▸ Aim of the exercise
Quote every line of the entries below word for word, with nothing changed.

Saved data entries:

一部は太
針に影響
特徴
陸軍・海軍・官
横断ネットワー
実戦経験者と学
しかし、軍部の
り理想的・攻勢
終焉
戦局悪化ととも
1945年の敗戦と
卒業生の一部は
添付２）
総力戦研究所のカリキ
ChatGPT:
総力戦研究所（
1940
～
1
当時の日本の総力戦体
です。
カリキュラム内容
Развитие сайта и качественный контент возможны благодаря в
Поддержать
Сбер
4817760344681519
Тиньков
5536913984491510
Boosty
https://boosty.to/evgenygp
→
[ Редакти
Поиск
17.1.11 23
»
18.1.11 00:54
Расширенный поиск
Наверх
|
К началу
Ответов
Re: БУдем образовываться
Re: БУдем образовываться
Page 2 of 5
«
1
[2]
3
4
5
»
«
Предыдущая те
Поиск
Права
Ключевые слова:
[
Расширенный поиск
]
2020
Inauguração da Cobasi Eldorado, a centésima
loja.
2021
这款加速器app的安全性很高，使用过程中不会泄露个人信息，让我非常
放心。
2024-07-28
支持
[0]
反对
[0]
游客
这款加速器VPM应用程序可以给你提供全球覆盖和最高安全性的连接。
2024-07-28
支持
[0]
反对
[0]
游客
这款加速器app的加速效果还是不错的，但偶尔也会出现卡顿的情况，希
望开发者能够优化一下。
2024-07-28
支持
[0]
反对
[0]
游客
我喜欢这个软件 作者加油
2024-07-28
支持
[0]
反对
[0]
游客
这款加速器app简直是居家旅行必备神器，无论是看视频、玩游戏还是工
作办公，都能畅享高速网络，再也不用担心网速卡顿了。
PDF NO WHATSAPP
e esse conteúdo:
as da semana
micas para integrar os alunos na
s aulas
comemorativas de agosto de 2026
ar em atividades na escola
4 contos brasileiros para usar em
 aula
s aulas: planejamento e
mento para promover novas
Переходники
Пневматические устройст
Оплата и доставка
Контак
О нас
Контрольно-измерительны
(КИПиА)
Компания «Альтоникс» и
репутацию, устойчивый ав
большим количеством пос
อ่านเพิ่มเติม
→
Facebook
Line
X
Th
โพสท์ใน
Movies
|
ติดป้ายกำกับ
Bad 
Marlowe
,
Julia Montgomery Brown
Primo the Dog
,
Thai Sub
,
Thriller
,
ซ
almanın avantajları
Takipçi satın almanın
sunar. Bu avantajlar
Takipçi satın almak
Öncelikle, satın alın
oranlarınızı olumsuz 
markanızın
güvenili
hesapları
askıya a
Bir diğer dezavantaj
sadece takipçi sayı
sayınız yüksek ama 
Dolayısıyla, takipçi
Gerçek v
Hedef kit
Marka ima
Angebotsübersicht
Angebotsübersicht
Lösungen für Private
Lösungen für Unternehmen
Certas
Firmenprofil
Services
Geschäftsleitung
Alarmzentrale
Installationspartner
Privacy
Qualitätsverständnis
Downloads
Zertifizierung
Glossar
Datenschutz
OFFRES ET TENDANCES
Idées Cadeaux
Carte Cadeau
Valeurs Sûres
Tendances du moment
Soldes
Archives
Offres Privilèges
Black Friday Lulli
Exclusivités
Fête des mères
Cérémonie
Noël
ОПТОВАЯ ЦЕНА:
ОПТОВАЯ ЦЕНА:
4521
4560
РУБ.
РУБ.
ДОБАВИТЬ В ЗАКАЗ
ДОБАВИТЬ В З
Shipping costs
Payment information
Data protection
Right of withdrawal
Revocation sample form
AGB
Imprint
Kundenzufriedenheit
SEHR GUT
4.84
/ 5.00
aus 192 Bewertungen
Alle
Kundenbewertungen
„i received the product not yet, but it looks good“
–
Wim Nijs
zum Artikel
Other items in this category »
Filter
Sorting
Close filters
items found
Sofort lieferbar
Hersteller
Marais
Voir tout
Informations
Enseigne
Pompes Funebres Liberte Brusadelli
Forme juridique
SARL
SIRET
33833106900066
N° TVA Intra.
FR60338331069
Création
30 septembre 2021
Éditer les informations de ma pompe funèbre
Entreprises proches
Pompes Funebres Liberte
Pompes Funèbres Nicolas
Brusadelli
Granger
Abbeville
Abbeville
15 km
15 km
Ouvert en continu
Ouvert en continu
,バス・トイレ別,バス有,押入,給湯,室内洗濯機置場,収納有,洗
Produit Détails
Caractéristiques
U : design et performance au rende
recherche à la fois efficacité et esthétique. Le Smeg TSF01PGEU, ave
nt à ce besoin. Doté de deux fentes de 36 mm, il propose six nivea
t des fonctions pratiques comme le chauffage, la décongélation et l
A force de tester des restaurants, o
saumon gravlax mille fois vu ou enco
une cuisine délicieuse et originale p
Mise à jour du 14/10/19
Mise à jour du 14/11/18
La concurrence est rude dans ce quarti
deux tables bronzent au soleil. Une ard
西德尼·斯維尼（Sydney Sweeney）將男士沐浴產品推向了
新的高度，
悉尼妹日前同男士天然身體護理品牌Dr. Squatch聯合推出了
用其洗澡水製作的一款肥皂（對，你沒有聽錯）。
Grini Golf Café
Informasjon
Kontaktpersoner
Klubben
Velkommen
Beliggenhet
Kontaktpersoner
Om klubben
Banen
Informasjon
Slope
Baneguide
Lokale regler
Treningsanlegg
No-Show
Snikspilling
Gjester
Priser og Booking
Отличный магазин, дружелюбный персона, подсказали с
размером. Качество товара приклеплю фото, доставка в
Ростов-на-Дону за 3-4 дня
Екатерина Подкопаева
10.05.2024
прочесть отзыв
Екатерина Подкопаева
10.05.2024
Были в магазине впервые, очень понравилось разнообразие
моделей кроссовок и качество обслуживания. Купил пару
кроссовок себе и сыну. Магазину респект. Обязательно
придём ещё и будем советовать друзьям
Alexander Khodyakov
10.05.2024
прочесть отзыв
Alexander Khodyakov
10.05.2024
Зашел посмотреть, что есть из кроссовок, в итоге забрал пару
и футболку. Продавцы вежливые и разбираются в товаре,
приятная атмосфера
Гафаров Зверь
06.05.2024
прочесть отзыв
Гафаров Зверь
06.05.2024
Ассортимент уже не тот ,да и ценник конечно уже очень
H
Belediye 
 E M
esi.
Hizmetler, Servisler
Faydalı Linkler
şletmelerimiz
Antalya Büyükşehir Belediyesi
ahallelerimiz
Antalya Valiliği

▸ Answer to the problem
一部は太
針に影響
特徴
陸軍・海軍・官
横断ネットワー
実戦経験者と学
しかし、軍部の
り理想的・攻勢
終焉
戦局悪化ととも
1945年の敗戦と
卒業生の一部は
添付２）
総力戦研究所のカリキ
ChatGPT:
総力戦研究所（
1940
～
1
当時の日本の総力戦体
です。
カリキュラム内容
Развитие сайта и качественный контент возможны благодаря в
Поддержать
Сбер
4817760344681519
Тиньков
5536913984491510
Boosty
https://boosty.to/evgenygp
→
[ Редакти
Поиск
17.1.11 23
»
18.1.11 00:54
Расширенный поиск
Наверх
|
К началу
Ответов
Re: БУдем образовываться
Re: БУдем образовываться
Page 2 of 5
«
1
[2]
3
4
5
»
«
Предыдущая те
Поиск
Права
Ключевые слова:
[
Расширенный поиск
]
2020
Inauguração da Cobasi Eldorado, a centésima
loja.
2021
这款加速器app的安全性很高，使用过程中不会泄露个人信息，让我非常
放心。
2024-07-28
支持
[0]
反对
[0]
游客
这款加速器VPM应用程序可以给你提供全球覆盖和最高安全性的连接。
2024-07-28
支持
[0]
反对
[0]
游客
这款加速器app的加速效果还是不错的，但偶尔也会出现卡顿的情况，希
望开发者能够优化一下。
2024-07-28
支持
[0]
反对
[0]
游客
我喜欢这个软件 作者加油
2024-07-28
支持
[0]
反对
[0]
游客
这款加速器app简直是居家旅行必备神器，无论是看视频、玩游戏还是工
作办公，都能畅享高速网络，再也不用担心网速卡顿了。
PDF NO WHATSAPP
e esse conteúdo:
as da semana
micas para integrar os alunos na
s aulas
comemorativas de agosto de 2026
ar em atividades na escola
4 contos brasileiros para usar em
 aula
s aulas: planejamento e
mento para promover novas
Переходники
Пневматические устройст
Оплата и доставка
Контак
О нас
Контрольно-измерительны
(КИПиА)
Компания «Альтоникс» и
репутацию, устойчивый ав
большим количеством пос
อ่านเพิ่มเติม
→
Facebook
Line
X
Th
โพสท์ใน
Movies
|
ติดป้ายกำกับ
Bad 
Marlowe
,
Julia Montgomery Brown
Primo the Dog
,
Thai Sub
,
Thriller
,
ซ
almanın avantajları
Takipçi satın almanın
sunar. Bu avantajlar
Takipçi satın almak
Öncelikle, satın alın
oranlarınızı olumsuz 
markanızın
güvenili
hesapları
askıya a
Bir diğer dezavantaj
sadece takipçi sayı
sayınız yüksek ama 
Dolayısıyla, takipçi
Gerçek v
Hedef kit
Marka ima
Angebotsübersicht
Angebotsübersicht
Lösungen für Private
Lösungen für Unternehmen
Certas
Firmenprofil
Services
Geschäftsleitung
Alarmzentrale
Installationspartner
Privacy
Qualitätsverständnis
Downloads
Zertifizierung
Glossar
Datenschutz
OFFRES ET TENDANCES
Idées Cadeaux
Carte Cadeau
Valeurs Sûres
Tendances du moment
Soldes
Archives
Offres Privilèges
Black Friday Lulli
Exclusivités
Fête des mères
Cérémonie
Noël
ОПТОВАЯ ЦЕНА:
ОПТОВАЯ ЦЕНА:
4521
4560
РУБ.
РУБ.
ДОБАВИТЬ В ЗАКАЗ
ДОБАВИТЬ В З
Shipping costs
Payment information
Data protection
Right of withdrawal
Revocation sample form
AGB
Imprint
Kundenzufriedenheit
SEHR GUT
4.84
/ 5.00
aus 192 Bewertungen
Alle
Kundenbewertungen
„i received the product not yet, but it looks good“
–
Wim Nijs
zum Artikel
Other items in this category »
Filter
Sorting
Close filters
items found
Sofort lieferbar
Hersteller
Marais
Voir tout
Informations
Enseigne
Pompes Funebres Liberte Brusadelli
Forme juridique
SARL
SIRET
33833106900066
N° TVA Intra.
FR60338331069
Création
30 septembre 2021
Éditer les informations de ma pompe funèbre
Entreprises proches
Pompes Funebres Liberte
Pompes Funèbres Nicolas
Brusadelli
Granger
Abbeville
Abbeville
15 km
15 km
Ouvert en continu
Ouvert en continu
,バス・トイレ別,バス有,押入,給湯,室内洗濯機置場,収納有,洗
Produit Détails
Caractéristiques
U : design et performance au rende
recherche à la fois efficacité et esthétique. Le Smeg TSF01PGEU, ave
nt à ce besoin. Doté de deux fentes de 36 mm, il propose six nivea
t des fonctions pratiques comme le chauffage, la décongélation et l
A force de tester des restaurants, o
saumon gravlax mille fois vu ou enco
une cuisine délicieuse et originale p
Mise à jour du 14/10/19
Mise à jour du 14/11/18
La concurrence est rude dans ce quarti
deux tables bronzent au soleil. Une ard
西德尼·斯維尼（Sydney Sweeney）將男士沐浴產品推向了
新的高度，
悉尼妹日前同男士天然身體護理品牌Dr. Squatch聯合推出了
用其洗澡水製作的一款肥皂（對，你沒有聽錯）。
Grini Golf Café
Informasjon
Kontaktpersoner
Klubben
Velkommen
Beliggenhet
Kontaktpersoner
Om klubben
Banen
Informasjon
Slope
Baneguide
Lokale regler
Treningsanlegg
No-Show
Snikspilling
Gjester
Priser og Booking
Отличный магазин, дружелюбный персона, подсказали с
размером. Качество товара приклеплю фото, доставка в
Ростов-на-Дону за 3-4 дня
Екатерина Подкопаева
10.05.2024
прочесть отзыв
Екатерина Подкопаева
10.05.2024
Были в магазине впервые, очень понравилось разнообразие
моделей кроссовок и качество обслуживания. Купил пару
кроссовок себе и сыну. Магазину респект. Обязательно
придём ещё и будем советовать друзьям
Alexander Khodyakov
10.05.2024
прочесть отзыв
Alexander Khodyakov
10.05.2024
Зашел посмотреть, что есть из кроссовок, в итоге забрал пару
и футболку. Продавцы вежливые и разбираются в товаре,
приятная атмосфера
Гафаров Зверь
06.05.2024
прочесть отзыв
Гафаров Зверь
06.05.2024
Ассортимент уже не тот ,да и ценник конечно уже очень
H
Belediye 
 E M
esi.
Hizmetler, Servisler
Faydalı Linkler
şletmelerimiz
Antalya Büyükşehir Belediyesi
ahallelerimiz
Antalya Valiliği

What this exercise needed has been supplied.